A Damas, l’opposition demande la réforme et refuse l’ingérence

Par Louis Denghien,



Une vue de la rencontre de Damas

Une vue de la rencontre de Damas

C’est sous le signe du dialogue et du refus de l’extrémisme que s’est ouverte à l’hôtel Sheraton de Damas, lundi 27 juin, la convention de l’opposition syrienne. De cette volonté témoignaient symboliquement non seulement l’hymne national chanté par les quelque 150 à 200 participants, dont nombre d’intellectuels, mais encore la minute de silence pour les « martyrs civils ET militaires » tombés depuis le début du mouvement de contestation, le 15 mars dernier.

Acceptée par le pouvoir, cette réunion tenue au grand jour constituait une première en Syrie. Elle témoigne, quoiqu’on en dise, de la volonté du régime de Bachar al-Assad de se réformer, en prenant l’avis non seulement de la population via les consultations de représentants locaux par le président lui-même, mais aussi en laissant des personnalités connues pour leur opposition au pouvoir baassiste suggérer des réformes, voire des ruptures. Cette (bonne) volonté, de part et d’autre, le discours inaugural du président de la réunion, Mounzer Khaddam en témoignait assez : « Il y a deux chemins, le premier clair et non négociable qui va vers une transition pacifique vers un régime démocratique et qui sauvera notre peuple et notre pays. Et il y a un autre chemin qui conduit vers l’inconnu et détruira tout le monde. » a-t-il dit, ajoutant : « Nous faisons partie du peuple et nous avons opté pour le premier chemin avec le peuple. » Un message très clair et une pierre dans le jardin de l’opposition radicale islamique, soutenue par les Américains et les Saoudiens, et dont la branche politique, dominée par les Frères musulmans, s’est réunie début juin en Turquie.

Il est important de rappeler que les figures les plus en vue de la réunion de l’hôtel Sheraton ne sont pas des fantoches ou des marionnettes du régime, une « opposition de sa Majesté » qui servirait simplement de soupape de sécurité au pouvoir. Louaï Hussein, un des principaux intervenants, a passé sept ans dans les geôles d’Hafez el-Assad, père de l’actuel président, et a encore été arrêté brièvement en mars dernier, au début de l’agitation. Devant les participants de la convention, il a du reste stigmatisé un « régime tyrannique » (qui le laisse néanmoins s’exprimer librement). Même profil pour un autre intervenant, Michel Kilo, qui a passé trois ans en prison pour son opposition au régime.

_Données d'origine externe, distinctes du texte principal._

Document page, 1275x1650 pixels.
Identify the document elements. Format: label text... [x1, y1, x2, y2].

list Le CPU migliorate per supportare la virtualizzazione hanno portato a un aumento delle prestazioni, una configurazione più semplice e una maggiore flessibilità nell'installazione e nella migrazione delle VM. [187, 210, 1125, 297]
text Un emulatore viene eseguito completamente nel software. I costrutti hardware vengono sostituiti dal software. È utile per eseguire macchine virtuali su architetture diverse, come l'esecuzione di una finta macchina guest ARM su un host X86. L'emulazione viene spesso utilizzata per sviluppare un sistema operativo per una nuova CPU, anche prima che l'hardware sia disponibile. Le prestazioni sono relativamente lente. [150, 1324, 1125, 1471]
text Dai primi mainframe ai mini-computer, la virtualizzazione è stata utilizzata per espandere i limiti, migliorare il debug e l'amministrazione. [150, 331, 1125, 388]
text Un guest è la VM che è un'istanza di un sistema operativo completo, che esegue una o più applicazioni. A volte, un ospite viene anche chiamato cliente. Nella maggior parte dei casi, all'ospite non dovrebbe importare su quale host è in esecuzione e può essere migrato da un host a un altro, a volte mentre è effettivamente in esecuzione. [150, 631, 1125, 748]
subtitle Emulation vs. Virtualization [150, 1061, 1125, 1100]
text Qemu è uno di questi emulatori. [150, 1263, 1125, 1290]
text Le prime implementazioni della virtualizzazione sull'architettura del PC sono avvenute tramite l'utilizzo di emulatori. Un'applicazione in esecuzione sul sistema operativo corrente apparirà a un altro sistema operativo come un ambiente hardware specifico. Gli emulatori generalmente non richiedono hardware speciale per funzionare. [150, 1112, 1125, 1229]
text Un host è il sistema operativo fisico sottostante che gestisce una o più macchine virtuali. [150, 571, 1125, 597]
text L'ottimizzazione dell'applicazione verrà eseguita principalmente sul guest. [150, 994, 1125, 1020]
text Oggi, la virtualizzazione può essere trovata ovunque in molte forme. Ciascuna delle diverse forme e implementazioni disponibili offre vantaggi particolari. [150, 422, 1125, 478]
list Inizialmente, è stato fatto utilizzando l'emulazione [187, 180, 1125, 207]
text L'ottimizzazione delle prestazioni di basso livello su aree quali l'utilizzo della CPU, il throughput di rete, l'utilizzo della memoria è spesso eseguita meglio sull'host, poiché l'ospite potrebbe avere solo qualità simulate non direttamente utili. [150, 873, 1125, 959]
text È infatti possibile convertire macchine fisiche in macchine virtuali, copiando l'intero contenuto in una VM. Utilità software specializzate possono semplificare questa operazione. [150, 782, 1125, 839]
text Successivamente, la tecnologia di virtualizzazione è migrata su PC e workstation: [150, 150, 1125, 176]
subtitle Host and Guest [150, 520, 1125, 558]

Des revendications politiques précises

Pour l’essentiel, ces opposants ne sont affiliés à aucun parti. Sur un plan politique, les participants ont adopté une résolution demandant dans l’immédiat aux autorités de « garantir la liberté de manifester pacifiquement sans autorisation préalable ainsi que la sécurité des manifestants » et « la libération de tous les détenus politiques et de conscience« . Mais à terme, l’objectif est « de passer à un Etat démocratique, civil et multipartite qui garantit les droits et la liberté de tous les citoyens syriens. »

« Pas de liens avec l’opposition extérieure »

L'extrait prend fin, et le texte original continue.